When CIOs and CFOs invest in their new ERP software, they expect a long and happy relationship with the new software. Like most capital investments, they typically expect the investment to last ten or more years. Ten years is a good deal of time and generally long enough to generate a positive ROI if you’ve selected and implemented the right ERP software, but why does it have to stop at 10 years? Why not 15 or 20 years? After all, it’s been a while since I met a corporate executive who was chomping at the bit to do another ERP implementation just for the fun of it.

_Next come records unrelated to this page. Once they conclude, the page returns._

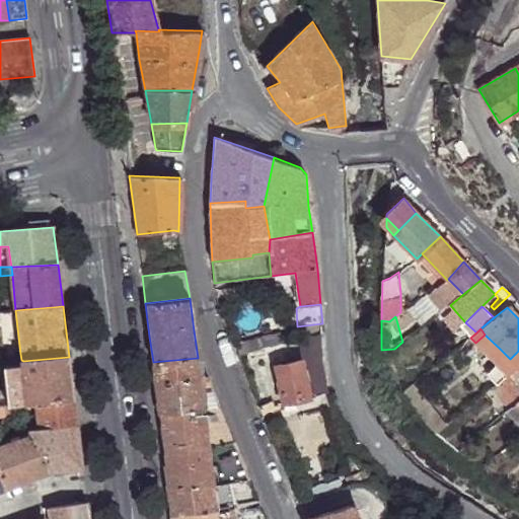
[(246,342),(249,352),(284,343),(282,334),(246,342)]
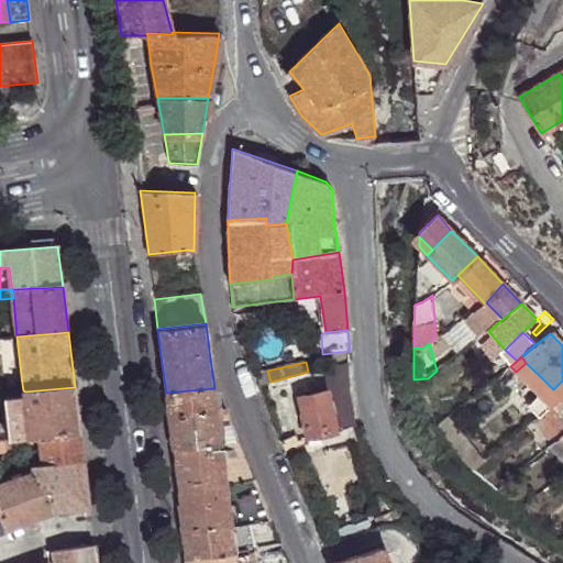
[(349,387),(348,362),(324,368),(328,390),(349,387)]
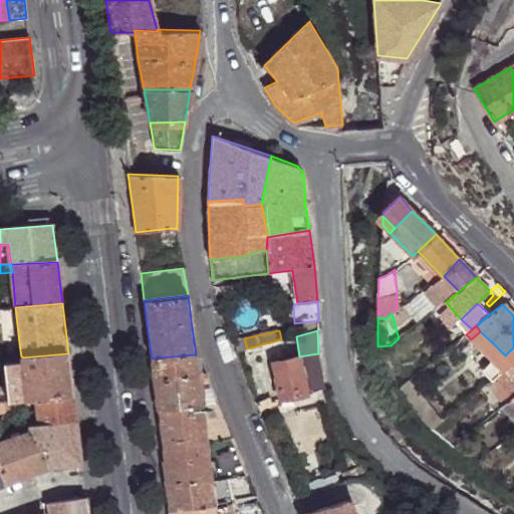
[(466,334),(455,343),(465,355),(473,348),(490,348),(494,344),(480,331),(471,339),(466,334)]
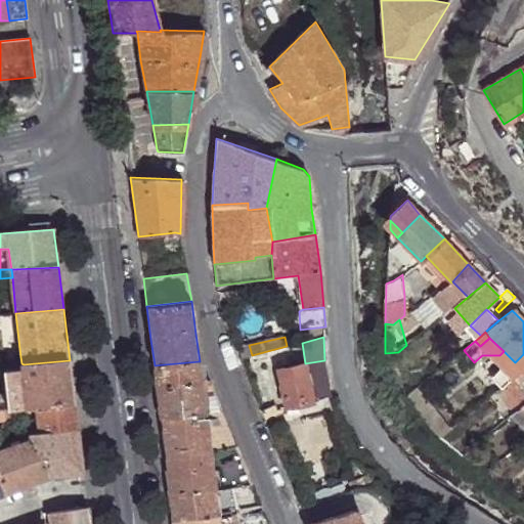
[(523,369),(523,354),(515,362),(523,370),(523,369)]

Part of the problem relates to technology. Twenty years ago, many companies were still investing in green screen AS/400 mainframe enterprise systems. Back here in 2010, most companies we work with won’t touch a mainframe-based system with a 10 foot pole. So in many cases, technology changes so dramatically that it’s simply not feasible to remain too far behind the curve for too long.

We’re starting to see this again today with Software as a Service (SaaS), cloud-based, and hosted ERP software that are changing the way CIOs think about technology within their four walls. Even if your software isn’t outdated per se, there are enough ERP vendors developing compelling new solutions that make it tough to not at least think about replacing your current system.

In most cases, however, the software itself isn’t the problem. Most of the leading vendors in the marketplace have been around for 20 years or more, so you would think that their offerings would be keeping up to date with technology trends. For example, look at the ERP software solutions we are currently helping some of our clients replace: JD Edwards from Oracle, Baan from Infor, and Epicor. These are all very viable ERP vendors with robust and modernized ERP systems, so why are our clients looking to replace them?

It all comes back to misalignment between the business and the software itself. As the below graphic depicts, companies diverge with their ERP software over time.

Misalignment of ERPAs shown in the graphic, businesses and enterprise technologies are relatively aligned after an ERP software selection and implementation. Of course, this level of initial alignment depends on how good of a job you did selecting and implementing the right software for your needs. But over time, some peculiar changes take place, causing this alignment to diverge an increasing amount over time. We find with most of our clients that it is on average a 10- to 12-year period before this misalignment emerges and reaches a boiling point.

Changes to the business. The biggest of the two drivers of this divergence are changes to the business. Ten years is an eternity in a fast-changing global economy, so what a business needs today is very likely to be different from what it needs in the future. Companies grow, acquire other companies, expand overseas, diversity their product lines, and initiate other changes to their business that cause their business requirements to evolve. Unfortunately, not all ERP software can keep up with these changes – or at least they won’t until someone designs a package that can do everything for everyone with ease.

ERP software changes. To complicate things, the software itself is also a moving target. ERP vendors generally release minor upgrades to their software multiple times a year, with multiple upgrades every few years. With these new releases come changes that may or not be aligned with the businesses needs. Granted, the whole point of these upgrades is to improve and enhance the functionality of the software, so in a perfect world these changes are meant to keep up with changes to your business. However, although software vendors are smart, they’re not yet smart enough to build a software that keeps up with all of the changes of each of their customers.

So what’s a CIO to do? The business isn’t going to stand still just because you don’t want to deal with replacing your ERP software, while your ERP vendor isn’t going to create a custom application just for you that meets all of your evolving business needs.

First, don’t stop upgrading your software. ERP vendors spend millions of dollars each year on making their software better, faster, and more robust to meet changing business needs, so the longer you wait to upgrade, the more you are exposing misalignments in the software.

Second, revisit your software on an ongoing basis. You may find that it’s time to replace it with something new, but you may also find that some simple configuration changes to the software or business process improvements will close the gap between what it’s doing now and what the business needs. It’s unlikely you will delay the need for an ERP software selection indefinitely, but it will buy you more time and a higher ROI on the original investment in the meantime.